++++ Text segment ++++

Even as world leaders gather in at COP 27 Sharm el-Sheikh to discuss climate action, the Ras Shukeir oil terminal is discharging the equivalent of 16 Olympic-sized swimming pools ‘worth of heavy metal-laden effluent every day into a coral-rich portion of the Red Sea, reports BBC Arabic. The terminal is currently co-owned by Egypt’s state oil company, the Egyptian General Petroleum Company, and the UAE’s Dragon Oil.
And this coral is special, a rare “super” species that scientists say could hold the key to helping the rest of the world’s corals survive global heating. The Red Sea coral are “of enormous importance to the international community,” oceanographer Sylvia Earle told the BBC, explaining that it may be possible to rehabilitate reefs elsewhere in the world using transplants from the Red Sea.
The Gulf of Suez Petroleum Company (GUPCO), co-owner with BP of the terminal back in 2019, was aware that the heavy metal-laden effluent was not compliant with Egyptian environmental laws, according to confidential documents leaked to BBC Arabic and non-profit Source Material. GUPCO appears to have been seeking a company to treat the wastewater that was being dumped nearly raw.
The documents further show that “Egypt’s government has known about the wastewater problem since at least 2019,” BBC says, after BP sold its share in the plant to Dragon Oil.
“The sale by BP was part of a decision to dispose of company assets worth £$10 billion (£8 billion at the time), seen by many commentators as a plan to help it meet climate targets,” the UK broadcaster writes.
“It comes as no surprise that BP and others would rather sell on their dirtiest, most environmentally destructive assets, than clean them up themselves,” said UK Greens MP Caroline Lucas.
Referring questions about the effluent plume to GUPCO, BP denied that its climate targets were in any way involved in the decision to sell its stake in the Ras Shukeir terminal.
Galvanizing efforts to protect the region’s “super-coral,” found on the Great Fringing Reef, is its notable resilience in the face of global heating that is in the process of wiping out its less-hardy kin on reefs all over the world.
Both domestic and international experts are urging the Egyptian government to extend a marine protection zone to include the waters around Ras Shukeir, and all of the Great Fringing Reef.
“NGOs expected the extension to be announced by the environment ministry of Egypt at COP 27,” BBC wrote November 16. “But so far no announcement has been made.”

++++ Dataset entries ++++

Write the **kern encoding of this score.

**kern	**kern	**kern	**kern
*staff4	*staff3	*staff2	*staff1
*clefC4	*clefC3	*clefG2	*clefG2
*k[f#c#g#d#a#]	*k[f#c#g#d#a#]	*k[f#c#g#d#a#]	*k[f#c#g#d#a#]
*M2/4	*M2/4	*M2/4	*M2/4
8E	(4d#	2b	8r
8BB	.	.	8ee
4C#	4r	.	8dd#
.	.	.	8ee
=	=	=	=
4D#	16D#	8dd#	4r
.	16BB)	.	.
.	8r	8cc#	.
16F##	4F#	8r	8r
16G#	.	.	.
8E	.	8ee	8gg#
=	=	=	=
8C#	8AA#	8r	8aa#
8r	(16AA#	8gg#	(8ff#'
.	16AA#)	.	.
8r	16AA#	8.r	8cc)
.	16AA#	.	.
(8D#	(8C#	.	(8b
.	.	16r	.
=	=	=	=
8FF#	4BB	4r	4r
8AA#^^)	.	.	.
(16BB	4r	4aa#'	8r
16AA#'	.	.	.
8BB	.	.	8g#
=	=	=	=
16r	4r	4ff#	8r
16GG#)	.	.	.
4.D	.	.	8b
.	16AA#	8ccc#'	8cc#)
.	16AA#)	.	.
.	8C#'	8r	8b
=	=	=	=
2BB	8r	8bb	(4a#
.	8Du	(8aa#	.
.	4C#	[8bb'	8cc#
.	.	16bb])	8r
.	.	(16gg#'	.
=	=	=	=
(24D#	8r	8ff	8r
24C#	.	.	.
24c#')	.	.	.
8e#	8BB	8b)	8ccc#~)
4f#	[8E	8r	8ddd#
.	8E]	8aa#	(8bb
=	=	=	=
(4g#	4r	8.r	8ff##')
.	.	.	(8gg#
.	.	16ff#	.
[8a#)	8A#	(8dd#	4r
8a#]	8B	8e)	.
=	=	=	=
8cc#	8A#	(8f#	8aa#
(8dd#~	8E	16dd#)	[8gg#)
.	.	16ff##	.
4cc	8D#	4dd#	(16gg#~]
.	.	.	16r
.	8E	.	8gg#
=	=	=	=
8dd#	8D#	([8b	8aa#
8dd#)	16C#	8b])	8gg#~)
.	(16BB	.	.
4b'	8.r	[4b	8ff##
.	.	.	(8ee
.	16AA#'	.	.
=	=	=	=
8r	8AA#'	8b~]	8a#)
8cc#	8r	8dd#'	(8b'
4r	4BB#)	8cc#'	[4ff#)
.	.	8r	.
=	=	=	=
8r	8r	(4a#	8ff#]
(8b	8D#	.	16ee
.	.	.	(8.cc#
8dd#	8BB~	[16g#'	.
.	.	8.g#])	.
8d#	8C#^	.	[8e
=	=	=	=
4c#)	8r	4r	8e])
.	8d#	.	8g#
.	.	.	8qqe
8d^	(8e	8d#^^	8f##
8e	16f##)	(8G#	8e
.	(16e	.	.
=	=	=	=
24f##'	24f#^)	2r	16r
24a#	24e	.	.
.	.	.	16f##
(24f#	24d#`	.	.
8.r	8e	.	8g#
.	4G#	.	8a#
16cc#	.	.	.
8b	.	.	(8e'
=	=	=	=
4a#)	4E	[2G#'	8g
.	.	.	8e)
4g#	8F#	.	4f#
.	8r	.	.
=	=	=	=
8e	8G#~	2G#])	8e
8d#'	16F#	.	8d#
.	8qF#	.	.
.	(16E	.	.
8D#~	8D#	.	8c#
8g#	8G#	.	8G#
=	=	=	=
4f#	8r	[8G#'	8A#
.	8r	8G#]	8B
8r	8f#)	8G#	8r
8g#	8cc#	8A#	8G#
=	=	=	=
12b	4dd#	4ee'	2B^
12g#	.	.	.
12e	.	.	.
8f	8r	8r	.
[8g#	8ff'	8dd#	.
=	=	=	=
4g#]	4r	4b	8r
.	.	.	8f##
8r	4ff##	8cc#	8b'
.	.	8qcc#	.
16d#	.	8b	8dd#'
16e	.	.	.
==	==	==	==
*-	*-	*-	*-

++++

Tasks to complete:
(1) Copy word for word the passage of the Ras Shukeir article that starts at "The documents further" and ends at "Ras Shukeir terminal.".
(2) According to the Ras Shukeir article, which companies have owned or co-owned the Ras Shukeir oil terminal?

Results of the exercise:
(1)
The documents further show that “Egypt’s government has known about the wastewater problem since at least 2019,” BBC says, after BP sold its share in the plant to Dragon Oil.
“The sale by BP was part of a decision to dispose of company assets worth £$10 billion (£8 billion at the time), seen by many commentators as a plan to help it meet climate targets,” the UK broadcaster writes.
“It comes as no surprise that BP and others would rather sell on their dirtiest, most environmentally destructive assets, than clean them up themselves,” said UK Greens MP Caroline Lucas.
Referring questions about the effluent plume to GUPCO, BP denied that its climate targets were in any way involved in the decision to sell its stake in the Ras Shukeir terminal.

(2)
- Egyptian General Petroleum Company
- Dragon Oil
- Gulf of Suez Petroleum Company (GUPCO)
- BP